The first step that we're being asked to believe is too wildly implausible to believe. But even if we did believe it, we already agree that it's awful. So why bother reading--or writing--the story?
The most common version of this story is the future-of-punishment story. We get a lot of those, though not nearly as many since we added it to our stories-we've-seen-too-often list. In such a story, the author postulates that in the future, punishment is handled differently; for example (which I just made up), in the future, all people who are accused of crimes are required by law to gouge their own eyeballs out with plastic sporks, and then to eat the eyeballs.

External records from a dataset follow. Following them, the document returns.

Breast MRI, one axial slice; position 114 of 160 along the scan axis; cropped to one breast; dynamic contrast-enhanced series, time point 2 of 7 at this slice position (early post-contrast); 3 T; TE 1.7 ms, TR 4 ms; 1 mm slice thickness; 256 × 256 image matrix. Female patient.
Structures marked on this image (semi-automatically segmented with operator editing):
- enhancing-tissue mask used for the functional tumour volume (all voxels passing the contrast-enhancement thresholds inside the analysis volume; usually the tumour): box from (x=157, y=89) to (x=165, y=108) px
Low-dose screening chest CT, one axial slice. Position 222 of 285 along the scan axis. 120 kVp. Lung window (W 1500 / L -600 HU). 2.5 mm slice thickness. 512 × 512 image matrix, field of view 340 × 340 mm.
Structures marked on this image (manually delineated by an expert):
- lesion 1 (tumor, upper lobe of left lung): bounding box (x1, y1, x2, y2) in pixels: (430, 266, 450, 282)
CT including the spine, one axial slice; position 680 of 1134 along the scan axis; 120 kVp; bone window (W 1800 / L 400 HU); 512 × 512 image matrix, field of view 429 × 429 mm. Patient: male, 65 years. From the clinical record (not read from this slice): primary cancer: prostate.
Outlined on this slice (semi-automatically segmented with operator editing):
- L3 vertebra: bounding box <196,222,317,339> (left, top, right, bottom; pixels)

The point of the story seems to be that it's truly awful that all prisoners have such a horrible thing done to them as an official part of the criminal justice system--but since in the real world, that particular horrible thing is not in fact done to them, and I can't imagine the American criminal justice system changing in such a way that that particular horrible thing would be done to them, the story isn't very effective for me.

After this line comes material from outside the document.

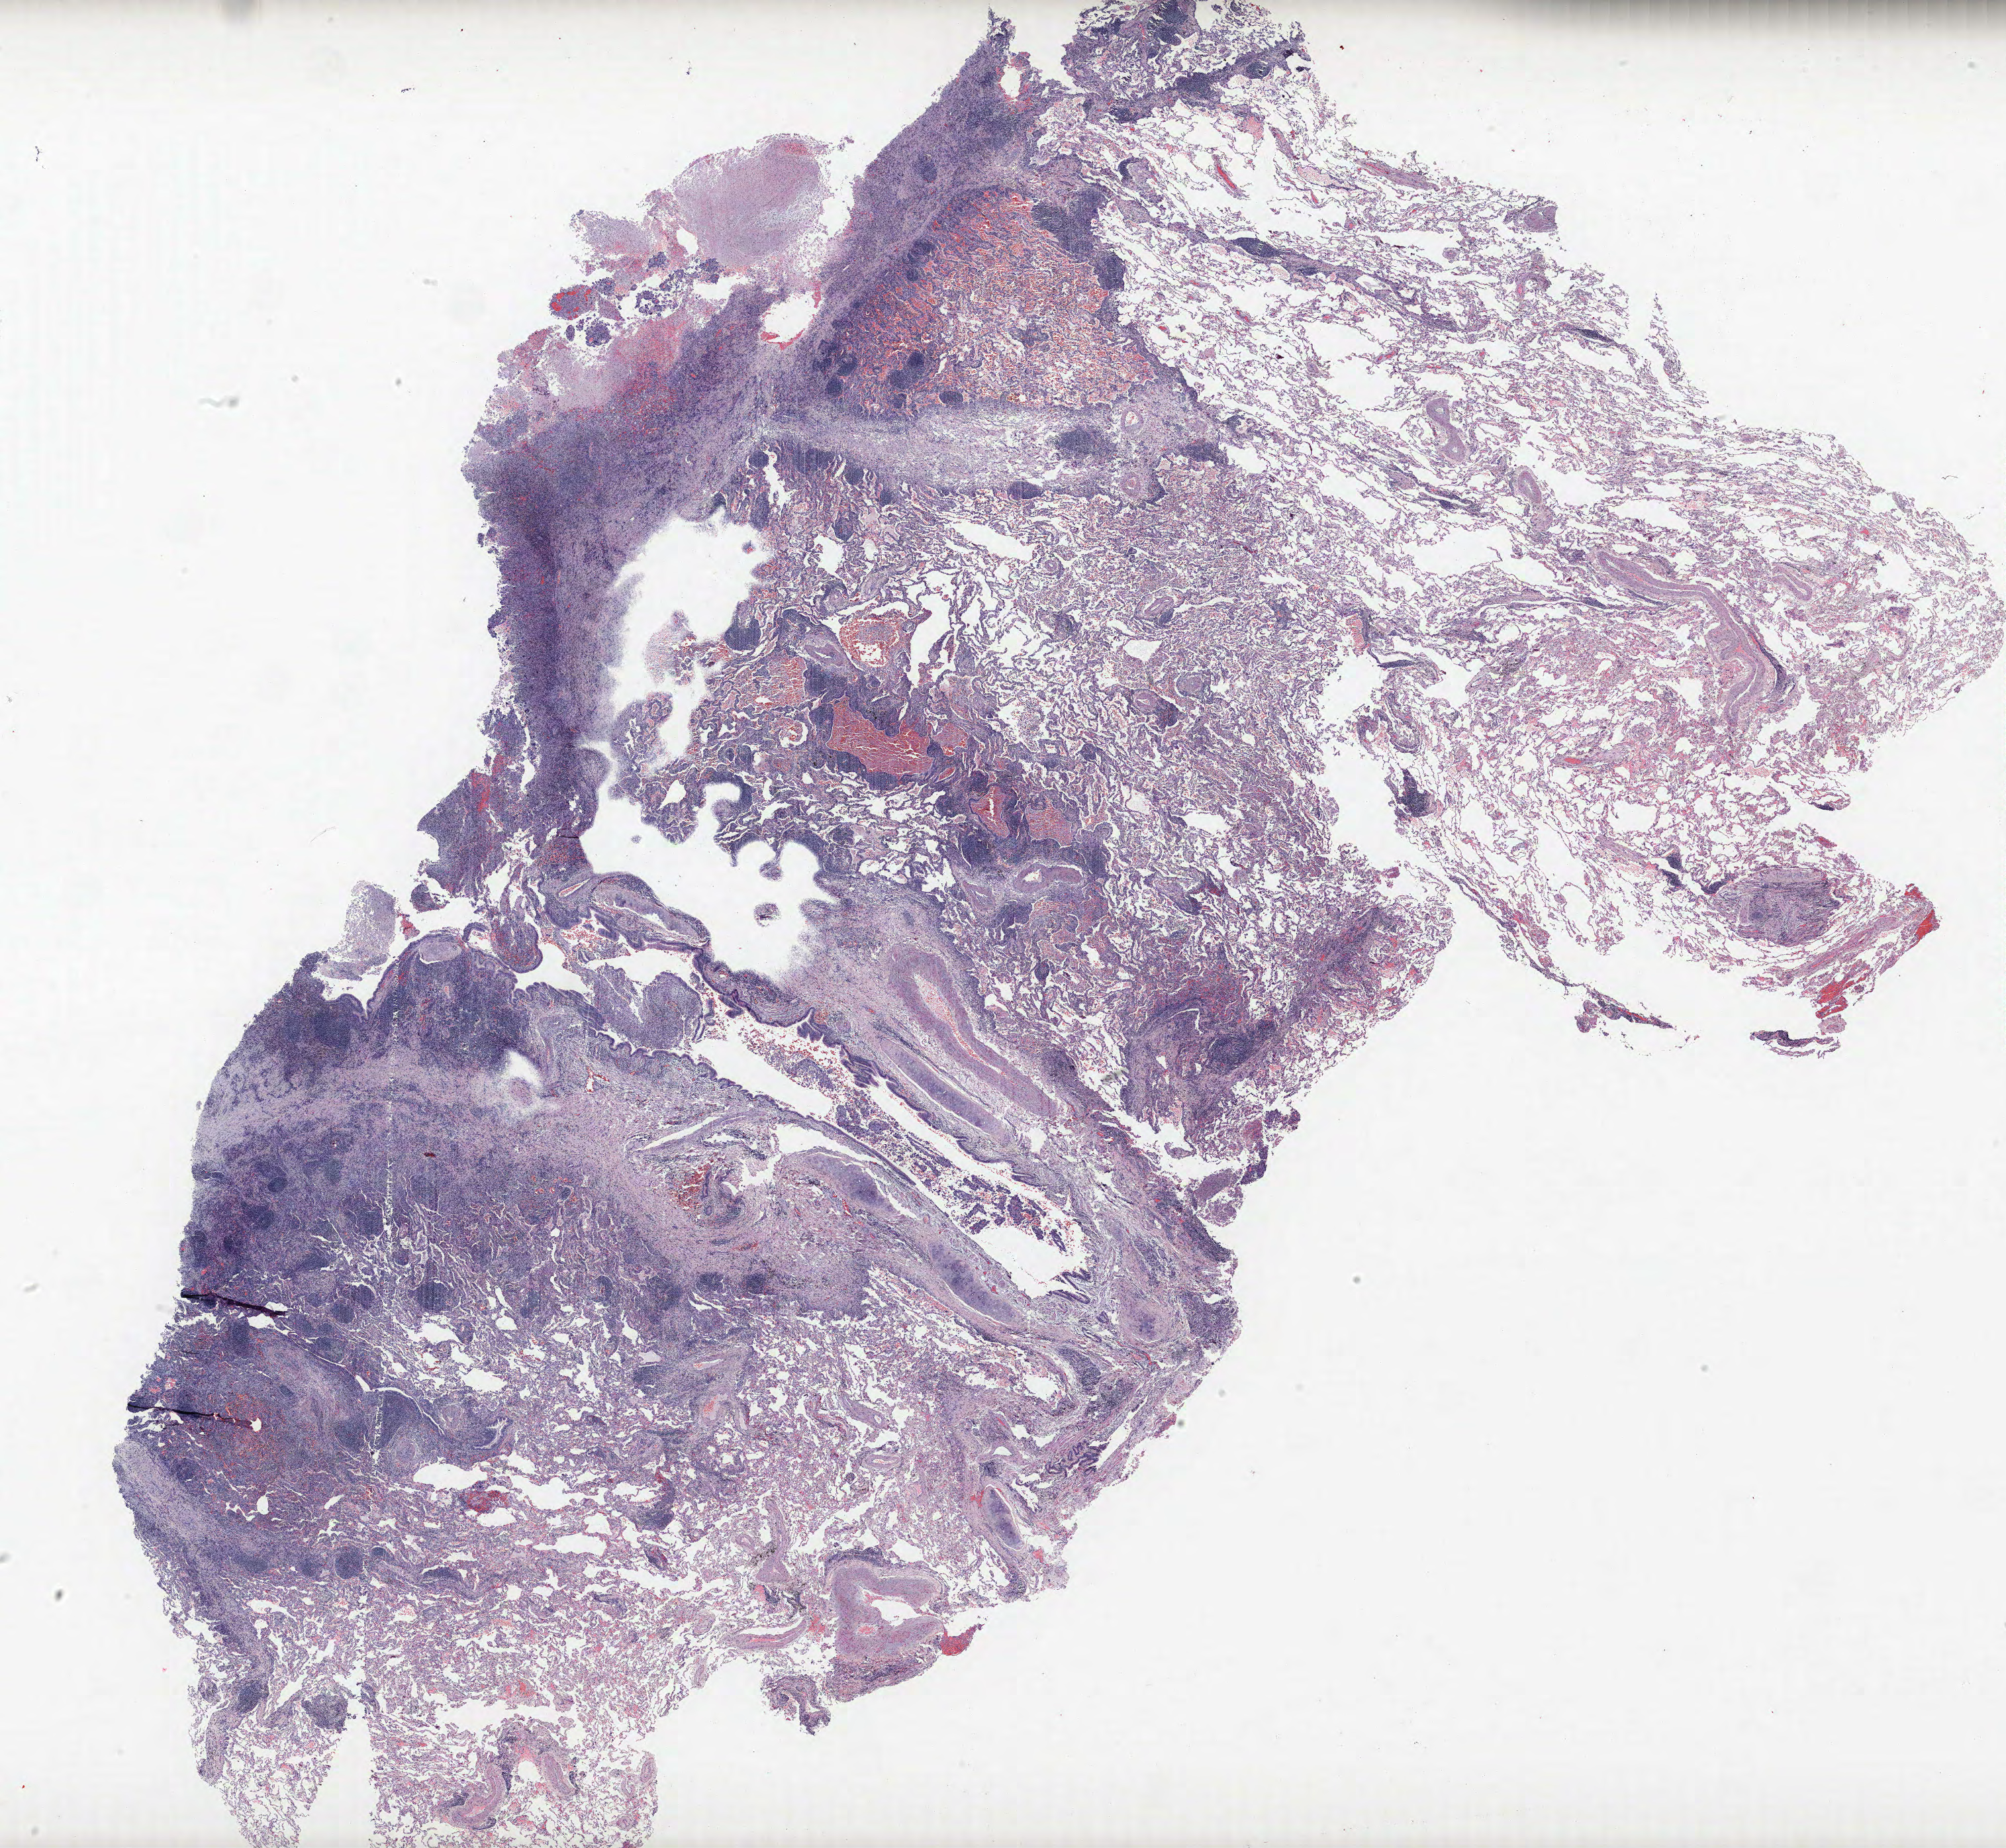
Whole-slide histology image, H&E-stained — a low-resolution overview of the entire scanned area, about 24.2 x 22.3 mm (slide scanned at 40x), formalin-fixed paraffin-embedded (FFPE) section, lung. Male, age 63 at enrolment. Former smoker at enrolment. Grade: undifferentiated (G4).
Participant's lung-cancer diagnosis: Large cell carcinoma, NOS. Primary tumour location (clinical record): right upper lobe. Stage (AJCC 6th edition): IB. Tumour size (pathology): 45 mm.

Of course, someone could write such a story as a way to comment on our current criminal justice system, effectively saying "the way things are in the real world is actually pretty barbaric, and something should be done about it." There's a long tradition of such stories in sf. I personally have very little interest in reading or publishing that kind of exaggeration-of-real-world-ills story, because it's usually a very heavy-handed polemic presenting the author's worldview, and I dislike heavy-handedness in fiction regardless of whether I share the author's worldview. But at least I could see the point of writing such a story.
But most of the future-of-evilness stories we see (including most of the future-of-punishment stories) don't appear to be intended as social commentary; they're just showing a made-up exaggeratedly (and implausibly) bad situation and then lamenting about how bad that situation is. Which ends up reading to me like the author is saying "Look at this awful thing I made up! It sure is impressively awful, isn't it?"